*Exercise brief*
For each line of the data below that contains "Right", return that line.

*Dataset extract*
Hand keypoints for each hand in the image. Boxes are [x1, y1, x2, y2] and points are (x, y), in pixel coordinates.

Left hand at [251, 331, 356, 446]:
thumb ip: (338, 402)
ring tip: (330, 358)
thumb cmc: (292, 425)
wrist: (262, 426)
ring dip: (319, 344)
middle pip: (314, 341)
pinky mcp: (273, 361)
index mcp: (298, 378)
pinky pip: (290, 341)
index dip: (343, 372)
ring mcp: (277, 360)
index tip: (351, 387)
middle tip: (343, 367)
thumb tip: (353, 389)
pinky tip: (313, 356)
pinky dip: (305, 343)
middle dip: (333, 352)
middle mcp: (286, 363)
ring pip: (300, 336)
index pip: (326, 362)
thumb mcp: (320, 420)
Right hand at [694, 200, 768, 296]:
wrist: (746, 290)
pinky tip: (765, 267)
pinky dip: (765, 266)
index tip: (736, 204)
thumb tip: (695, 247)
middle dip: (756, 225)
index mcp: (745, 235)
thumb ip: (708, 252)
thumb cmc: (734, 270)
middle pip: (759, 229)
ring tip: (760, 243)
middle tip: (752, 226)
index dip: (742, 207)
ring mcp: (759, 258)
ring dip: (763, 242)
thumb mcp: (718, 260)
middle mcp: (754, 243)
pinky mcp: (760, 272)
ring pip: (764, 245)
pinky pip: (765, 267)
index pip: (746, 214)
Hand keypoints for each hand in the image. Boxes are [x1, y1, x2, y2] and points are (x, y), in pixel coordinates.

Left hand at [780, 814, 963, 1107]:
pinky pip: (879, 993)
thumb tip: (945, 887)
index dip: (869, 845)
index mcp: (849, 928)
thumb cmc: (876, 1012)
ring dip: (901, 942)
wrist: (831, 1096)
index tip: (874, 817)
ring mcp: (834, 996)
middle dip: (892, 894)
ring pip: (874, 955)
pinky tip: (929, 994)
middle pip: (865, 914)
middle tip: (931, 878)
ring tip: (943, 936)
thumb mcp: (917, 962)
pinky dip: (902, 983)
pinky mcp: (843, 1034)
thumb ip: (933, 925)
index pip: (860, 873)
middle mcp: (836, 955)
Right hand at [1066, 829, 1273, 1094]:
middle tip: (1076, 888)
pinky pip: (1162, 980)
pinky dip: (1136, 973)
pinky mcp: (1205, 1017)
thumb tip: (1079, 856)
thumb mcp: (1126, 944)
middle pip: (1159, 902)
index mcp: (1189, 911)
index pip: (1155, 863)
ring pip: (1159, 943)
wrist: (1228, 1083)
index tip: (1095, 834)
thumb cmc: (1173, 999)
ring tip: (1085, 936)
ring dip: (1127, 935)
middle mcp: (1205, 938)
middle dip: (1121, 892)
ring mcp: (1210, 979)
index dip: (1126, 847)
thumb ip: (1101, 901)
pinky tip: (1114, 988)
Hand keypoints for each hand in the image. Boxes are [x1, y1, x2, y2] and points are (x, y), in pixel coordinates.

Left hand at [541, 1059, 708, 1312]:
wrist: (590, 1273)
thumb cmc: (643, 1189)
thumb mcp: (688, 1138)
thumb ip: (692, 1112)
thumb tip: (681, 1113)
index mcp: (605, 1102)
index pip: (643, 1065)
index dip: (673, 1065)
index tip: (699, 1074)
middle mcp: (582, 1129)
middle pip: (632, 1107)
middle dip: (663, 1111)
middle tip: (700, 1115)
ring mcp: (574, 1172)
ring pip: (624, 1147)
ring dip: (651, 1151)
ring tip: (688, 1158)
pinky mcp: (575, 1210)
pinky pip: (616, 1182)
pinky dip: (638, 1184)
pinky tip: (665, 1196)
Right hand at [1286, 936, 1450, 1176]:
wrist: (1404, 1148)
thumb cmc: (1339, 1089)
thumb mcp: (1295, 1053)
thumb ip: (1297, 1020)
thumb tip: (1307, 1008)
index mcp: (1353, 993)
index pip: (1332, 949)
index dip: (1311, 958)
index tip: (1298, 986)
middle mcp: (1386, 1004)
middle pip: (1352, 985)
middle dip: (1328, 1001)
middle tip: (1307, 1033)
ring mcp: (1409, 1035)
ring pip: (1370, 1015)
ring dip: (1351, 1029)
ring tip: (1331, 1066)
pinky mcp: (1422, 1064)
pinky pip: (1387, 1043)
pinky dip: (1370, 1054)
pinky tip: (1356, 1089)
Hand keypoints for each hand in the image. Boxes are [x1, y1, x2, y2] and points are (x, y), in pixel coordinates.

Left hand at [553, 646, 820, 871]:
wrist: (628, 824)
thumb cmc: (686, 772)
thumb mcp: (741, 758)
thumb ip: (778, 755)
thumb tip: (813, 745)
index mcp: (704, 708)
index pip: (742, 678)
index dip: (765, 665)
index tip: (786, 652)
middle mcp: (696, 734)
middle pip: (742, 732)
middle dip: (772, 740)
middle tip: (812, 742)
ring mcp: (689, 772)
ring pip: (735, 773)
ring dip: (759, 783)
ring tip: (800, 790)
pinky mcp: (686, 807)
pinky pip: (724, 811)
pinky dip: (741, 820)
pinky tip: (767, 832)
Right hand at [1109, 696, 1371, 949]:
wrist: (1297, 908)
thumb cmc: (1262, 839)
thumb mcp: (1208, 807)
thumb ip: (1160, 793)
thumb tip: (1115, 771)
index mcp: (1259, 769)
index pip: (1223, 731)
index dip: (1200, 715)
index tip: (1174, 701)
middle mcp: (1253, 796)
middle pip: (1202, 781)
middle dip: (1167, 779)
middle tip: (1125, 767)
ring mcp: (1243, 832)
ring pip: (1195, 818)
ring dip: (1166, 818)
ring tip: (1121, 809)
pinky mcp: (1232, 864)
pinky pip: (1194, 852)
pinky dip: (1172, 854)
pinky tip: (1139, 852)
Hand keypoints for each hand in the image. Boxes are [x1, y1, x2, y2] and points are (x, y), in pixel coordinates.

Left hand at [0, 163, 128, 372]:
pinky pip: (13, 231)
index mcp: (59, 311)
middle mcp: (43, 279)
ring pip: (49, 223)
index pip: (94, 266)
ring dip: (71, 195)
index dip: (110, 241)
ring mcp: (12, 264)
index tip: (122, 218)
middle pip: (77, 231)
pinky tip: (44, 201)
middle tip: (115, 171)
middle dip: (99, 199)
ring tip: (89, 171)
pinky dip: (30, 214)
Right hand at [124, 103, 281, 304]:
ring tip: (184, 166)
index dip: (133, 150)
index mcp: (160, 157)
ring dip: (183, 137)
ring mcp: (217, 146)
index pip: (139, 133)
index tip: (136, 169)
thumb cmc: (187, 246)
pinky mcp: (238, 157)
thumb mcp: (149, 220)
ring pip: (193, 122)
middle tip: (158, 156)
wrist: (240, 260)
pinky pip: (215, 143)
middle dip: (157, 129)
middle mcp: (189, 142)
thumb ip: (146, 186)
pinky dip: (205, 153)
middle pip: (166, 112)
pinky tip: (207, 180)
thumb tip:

*Result of this task*
Right hand at [694, 200, 768, 296]:
Right hand at [1066, 829, 1273, 1094]:
Right hand at [1286, 936, 1450, 1176]:
Right hand at [1109, 696, 1371, 949]:
Right hand at [124, 103, 281, 304]:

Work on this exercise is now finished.